In the following case I have a function imported from nltk called bigram and I want to see what file it’s defined in:

>>> bigram.__globals__['__file__']
'.../python3.7/site-packages/nltk/util.py'

Ah, just as I suspected, it is defined in nltk/util.py

__file__ is an attribute of the globals dictionary.

The special attribute __globals__ is only available for user-defined functions. If you try to access it for a python defined function you’ll get an error:

>>> len.__globals__['__file__']
Traceback (most recent call last):
  File "<stdin>", line 1, in <module>
AttributeError: 'builtin_function_or_method' object has no attribute '__globals__'

Python has tuples!

I love a good tuple and in JavaScript or Ruby I sometimes use arrays as tuples.

[thing, 1, "Description"]

In those languages however, this tuple isn’t finite. Wikipedia defines tuple thusly.

a tuple is a finite ordered list (sequence) of elements.

Python tuples look like this:

mytuple = (thing, 1, "Description")

And is it finite?

>>> mytuple.append("c")
Traceback (most recent call last):
  File "<stdin>", line 1, in <module>
AttributeError: 'tuple' object has no attribute 'append'

No append attribute, ok. But can you add tuples together?

>>> a = ('a', 'b')
>>> a + ('c', 'd')
('a', 'b', 'c', 'd')
>>> a
('a', 'b')

You can add tuples together but it’s not mutative.

A syntax quirk is the one element tuple.

>>> type(('c'))
<class 'str'>
>>> type(('c',))
<class 'tuple'>

Include a comma after the only tuple element to ensure that the tuple is not tokenized as a string.

Get the ancestors of a python class

Python has inheritance, but if you encounter a Python object in a program, how can you tell what it’s superclasses are?

mro is an abbreviation for method resolution. Use the mro method on class.
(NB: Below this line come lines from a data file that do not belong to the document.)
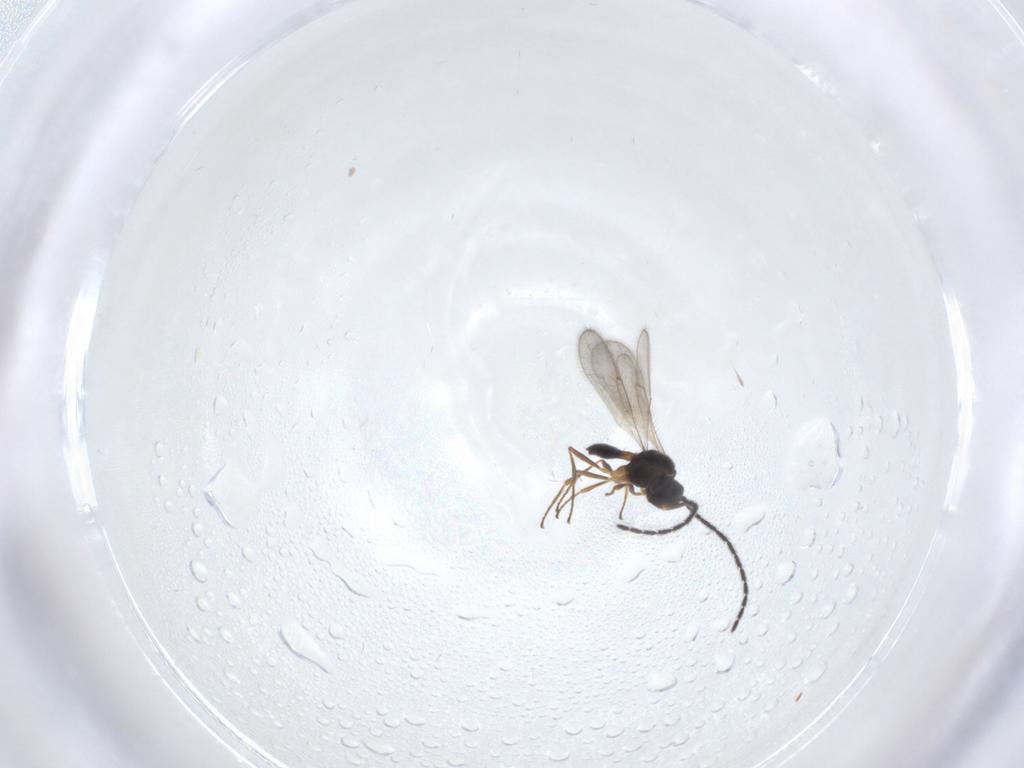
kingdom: Animalia
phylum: Arthropoda
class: Insecta
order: Hymenoptera
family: Scelionidae
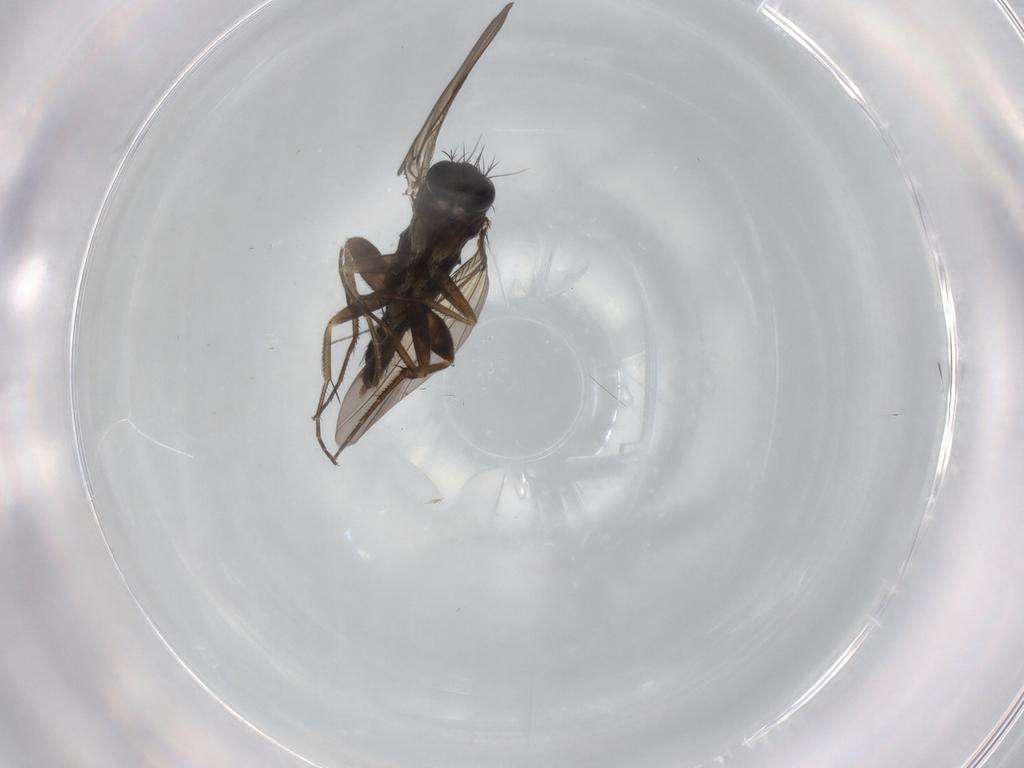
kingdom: Animalia
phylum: Arthropoda
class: Insecta
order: Diptera
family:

>>> something = object() type(something).mro()
[<class 'object'>] 

This is just an object of type object, it’s only class is object. Let’s get a bit more complicated.

>>> class Fruit:
...     pass ...
>>> class Apple(Fruit):
...     pass ...
>>> Apple.mro()
[<class '__main__.Apple'>, <class '__main__.Fruit'>, <class 'object'>] 

OK, Apple inherits from Fruit which inherits from object. Makes sense!